| Written task |
Using the records that follow, copy every line containing the word "backports".

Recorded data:
=======

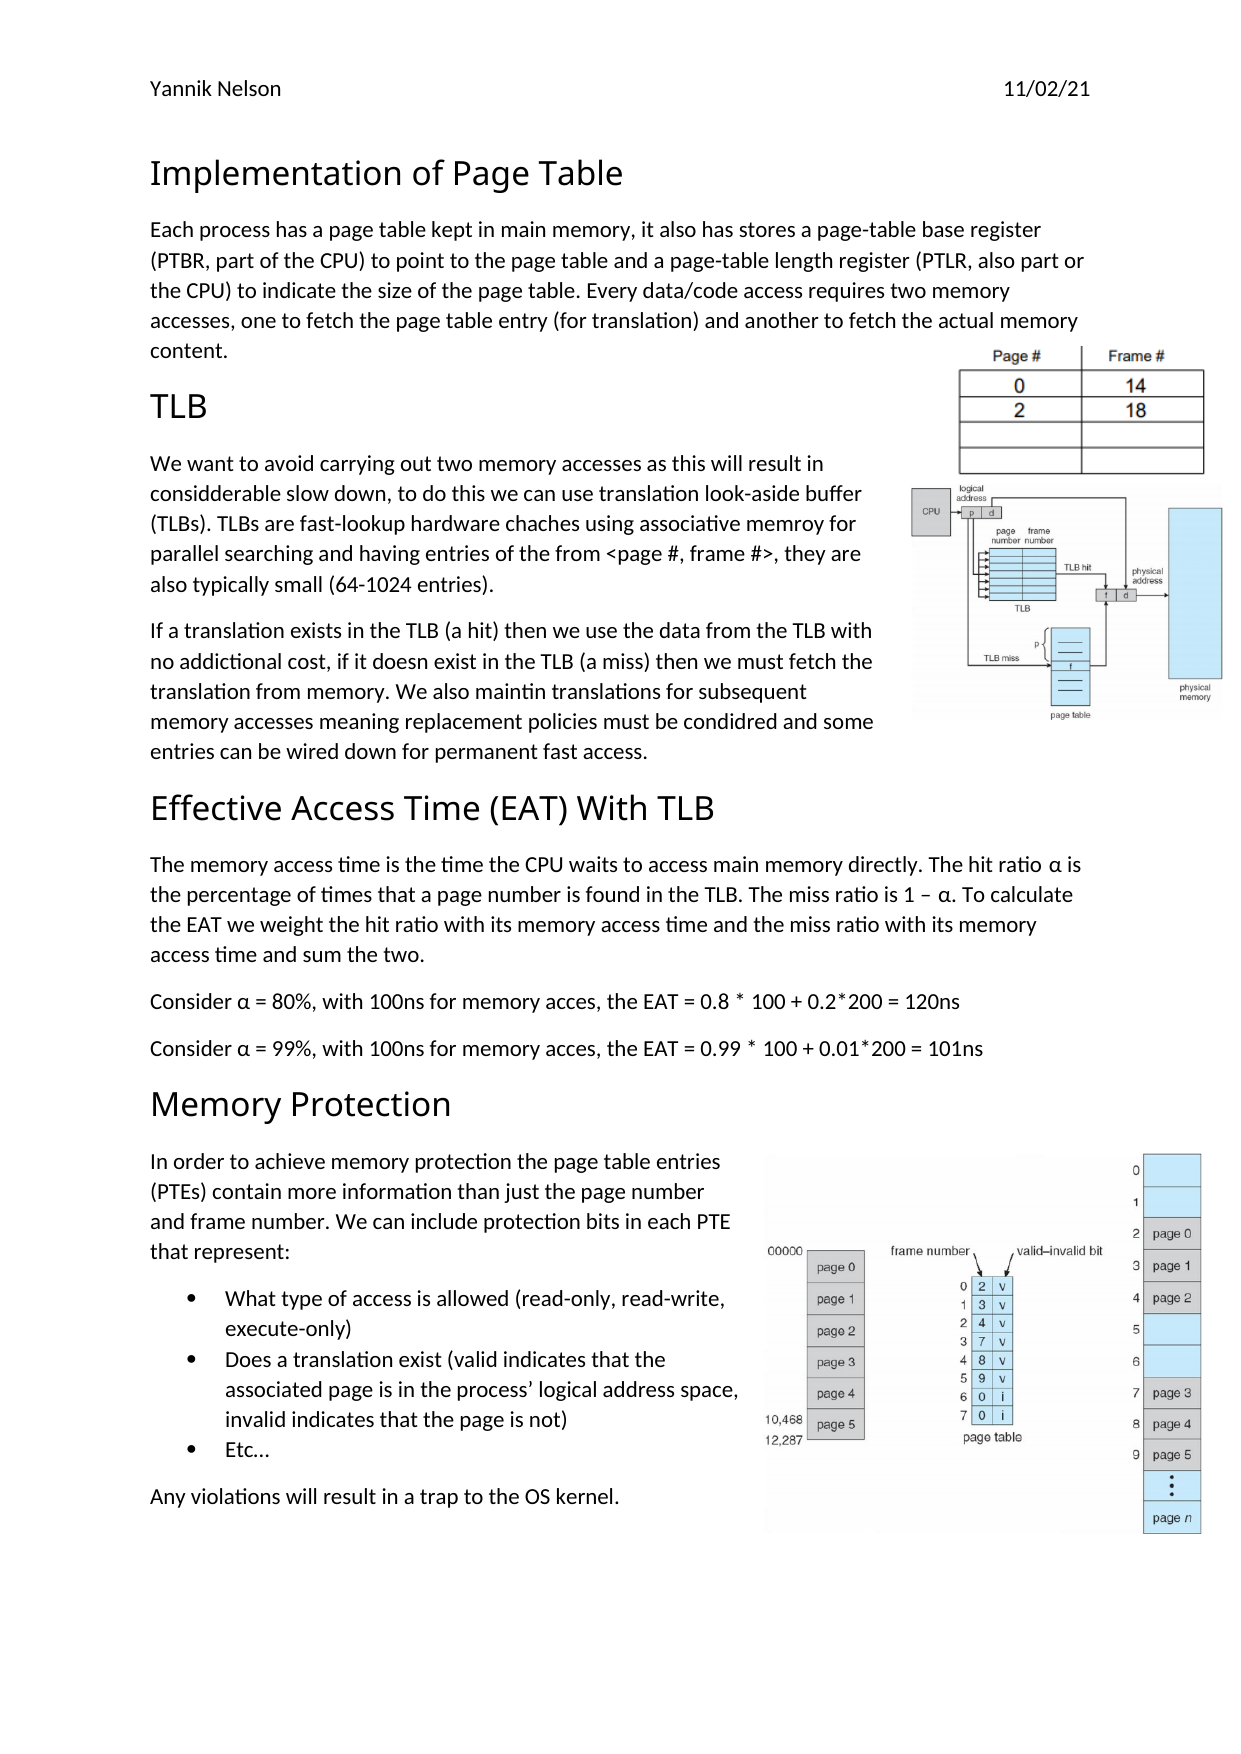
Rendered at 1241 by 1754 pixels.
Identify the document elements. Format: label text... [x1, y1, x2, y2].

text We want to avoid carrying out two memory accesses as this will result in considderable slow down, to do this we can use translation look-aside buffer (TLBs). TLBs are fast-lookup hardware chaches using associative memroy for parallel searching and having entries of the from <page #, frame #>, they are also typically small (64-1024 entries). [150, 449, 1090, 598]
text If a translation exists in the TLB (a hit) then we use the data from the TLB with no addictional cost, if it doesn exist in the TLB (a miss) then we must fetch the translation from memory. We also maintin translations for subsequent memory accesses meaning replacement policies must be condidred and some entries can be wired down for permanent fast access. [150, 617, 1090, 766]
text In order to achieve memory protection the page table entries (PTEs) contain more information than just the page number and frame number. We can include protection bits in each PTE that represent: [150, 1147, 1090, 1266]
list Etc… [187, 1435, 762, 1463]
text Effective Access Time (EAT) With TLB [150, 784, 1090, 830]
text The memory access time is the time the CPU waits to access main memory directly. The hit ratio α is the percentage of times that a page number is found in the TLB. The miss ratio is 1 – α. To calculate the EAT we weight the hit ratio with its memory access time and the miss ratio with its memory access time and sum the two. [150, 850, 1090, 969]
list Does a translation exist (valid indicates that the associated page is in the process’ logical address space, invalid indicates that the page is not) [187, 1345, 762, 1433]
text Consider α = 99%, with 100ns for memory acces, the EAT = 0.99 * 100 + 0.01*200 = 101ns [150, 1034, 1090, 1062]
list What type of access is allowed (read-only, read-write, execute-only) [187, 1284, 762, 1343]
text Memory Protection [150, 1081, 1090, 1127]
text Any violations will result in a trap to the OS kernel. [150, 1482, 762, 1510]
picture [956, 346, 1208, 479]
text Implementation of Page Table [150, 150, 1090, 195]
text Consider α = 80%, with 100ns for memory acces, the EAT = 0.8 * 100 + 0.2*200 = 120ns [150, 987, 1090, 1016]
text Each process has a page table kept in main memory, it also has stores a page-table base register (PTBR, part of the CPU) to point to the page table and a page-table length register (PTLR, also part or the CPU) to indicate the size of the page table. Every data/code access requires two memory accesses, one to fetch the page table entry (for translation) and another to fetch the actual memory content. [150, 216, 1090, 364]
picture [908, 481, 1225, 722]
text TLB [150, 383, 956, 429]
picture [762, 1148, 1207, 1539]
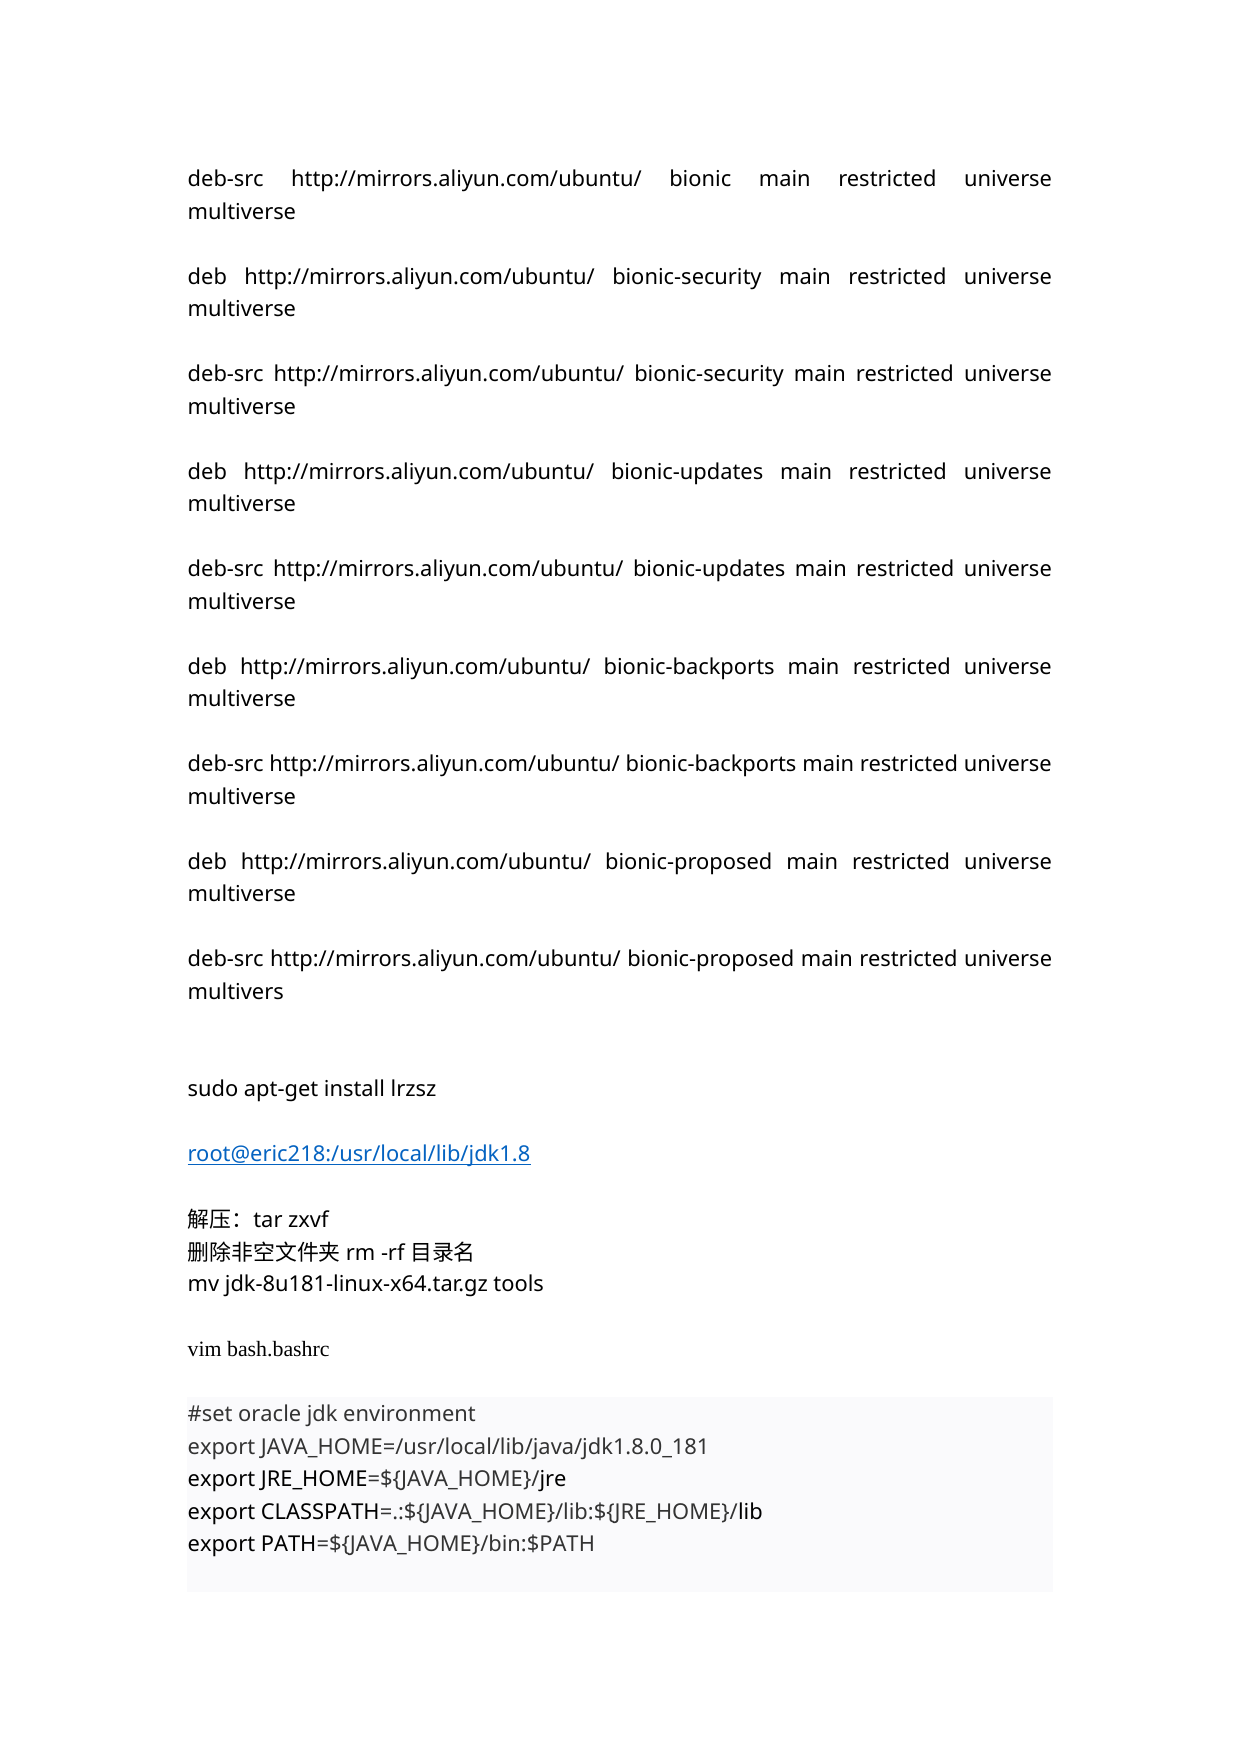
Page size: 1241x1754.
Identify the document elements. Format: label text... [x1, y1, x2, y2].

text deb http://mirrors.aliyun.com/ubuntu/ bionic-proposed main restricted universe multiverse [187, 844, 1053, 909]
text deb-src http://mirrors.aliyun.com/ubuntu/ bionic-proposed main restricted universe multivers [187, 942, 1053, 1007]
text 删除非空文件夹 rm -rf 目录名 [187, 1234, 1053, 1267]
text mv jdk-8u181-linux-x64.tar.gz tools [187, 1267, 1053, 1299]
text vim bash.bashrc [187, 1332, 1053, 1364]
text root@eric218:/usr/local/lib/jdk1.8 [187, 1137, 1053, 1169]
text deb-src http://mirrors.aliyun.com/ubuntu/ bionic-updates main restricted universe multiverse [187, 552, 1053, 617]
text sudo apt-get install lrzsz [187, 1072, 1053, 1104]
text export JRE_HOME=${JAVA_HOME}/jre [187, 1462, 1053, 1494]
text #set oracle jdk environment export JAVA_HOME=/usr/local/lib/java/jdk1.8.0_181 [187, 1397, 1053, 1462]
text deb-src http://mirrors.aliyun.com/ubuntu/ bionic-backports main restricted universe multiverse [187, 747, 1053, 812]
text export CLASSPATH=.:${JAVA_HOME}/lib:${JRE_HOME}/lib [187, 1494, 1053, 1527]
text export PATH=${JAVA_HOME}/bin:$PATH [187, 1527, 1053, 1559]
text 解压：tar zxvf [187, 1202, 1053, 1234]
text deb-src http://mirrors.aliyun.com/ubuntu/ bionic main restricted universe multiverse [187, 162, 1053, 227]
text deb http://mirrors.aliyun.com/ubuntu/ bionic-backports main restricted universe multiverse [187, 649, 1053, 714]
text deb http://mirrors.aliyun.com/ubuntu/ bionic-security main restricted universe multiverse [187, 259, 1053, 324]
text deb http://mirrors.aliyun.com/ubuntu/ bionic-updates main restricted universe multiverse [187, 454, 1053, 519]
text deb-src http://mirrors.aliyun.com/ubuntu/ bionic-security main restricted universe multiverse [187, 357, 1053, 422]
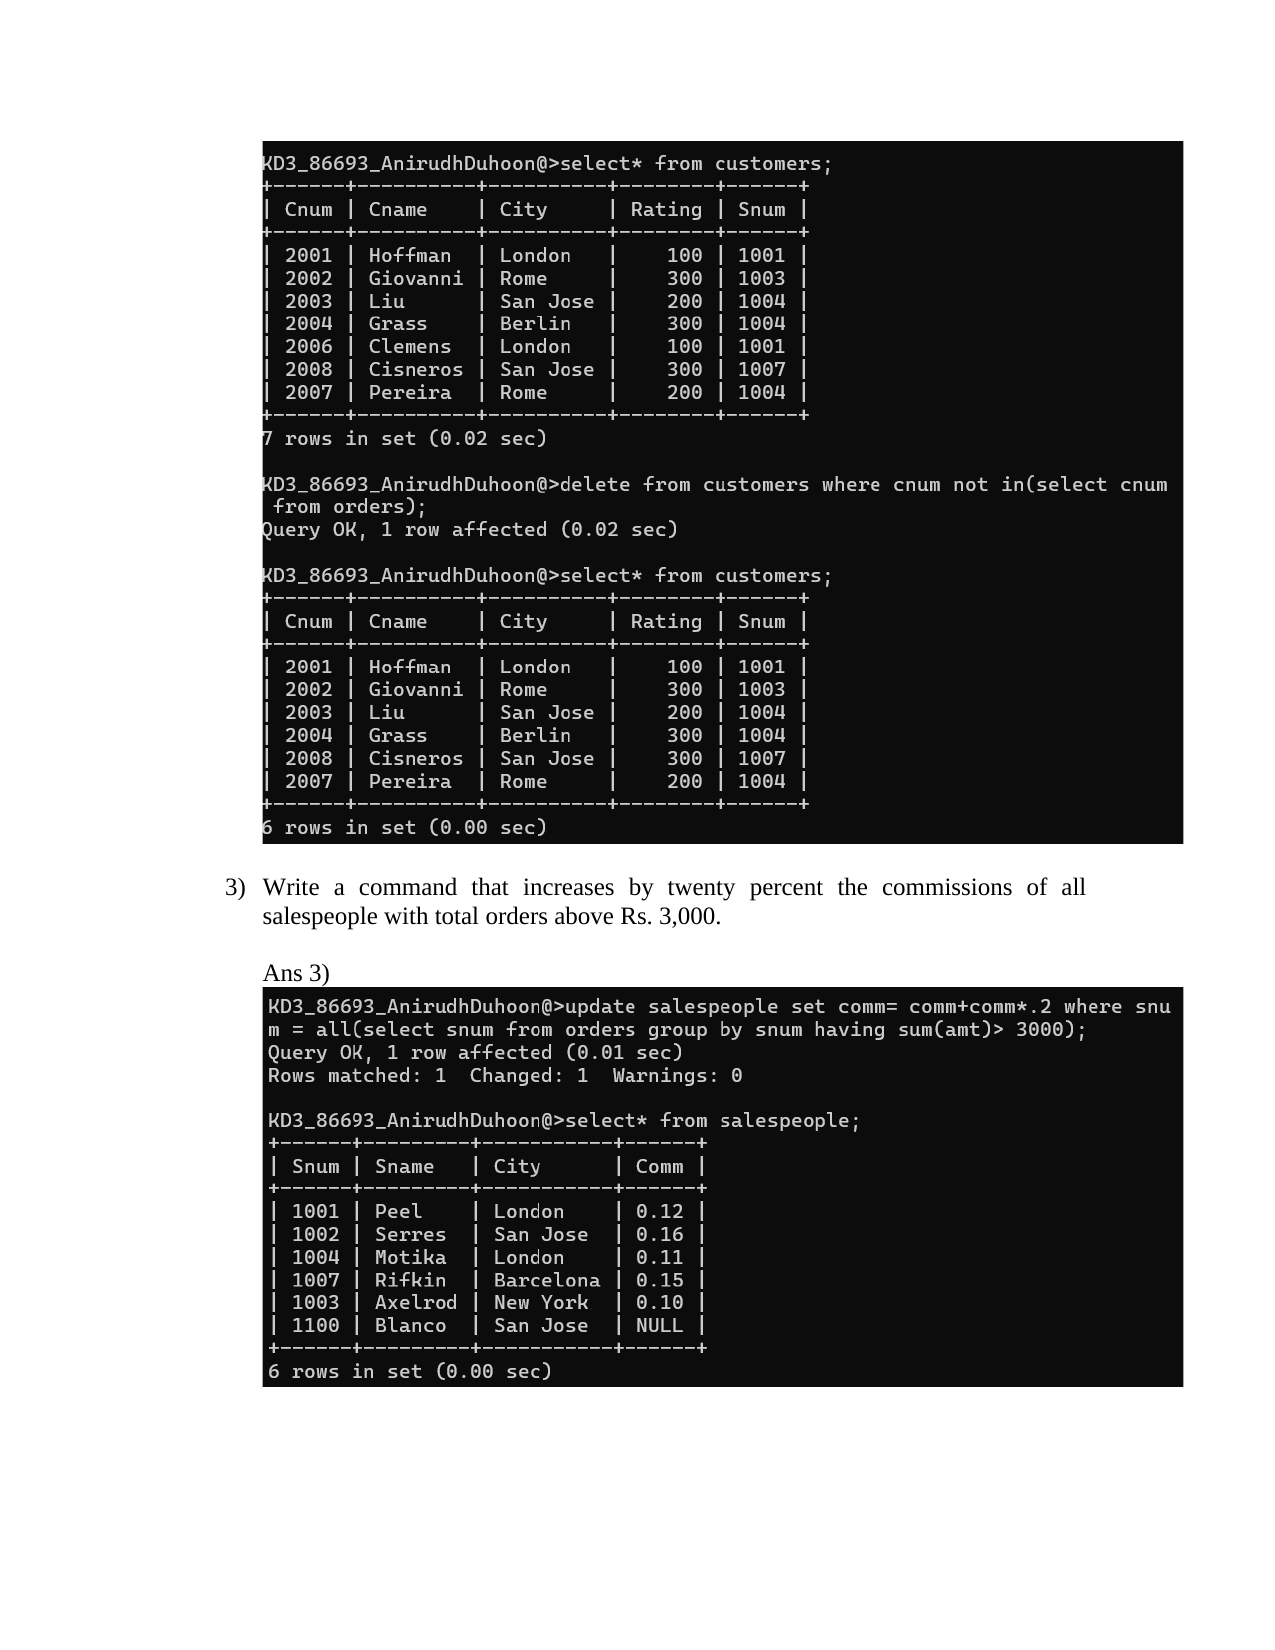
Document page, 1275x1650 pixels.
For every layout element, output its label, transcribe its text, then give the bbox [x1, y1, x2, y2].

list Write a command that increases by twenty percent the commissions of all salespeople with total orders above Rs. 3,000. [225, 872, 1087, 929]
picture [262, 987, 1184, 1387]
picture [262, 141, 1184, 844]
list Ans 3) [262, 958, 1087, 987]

=======

| Result below |
text deb-src http://mirrors.aliyun.com/ubuntu/ bionic-backports main restricted universe multiverse [187, 747, 1053, 812]
text deb http://mirrors.aliyun.com/ubuntu/ bionic-backports main restricted universe multiverse [187, 649, 1053, 714]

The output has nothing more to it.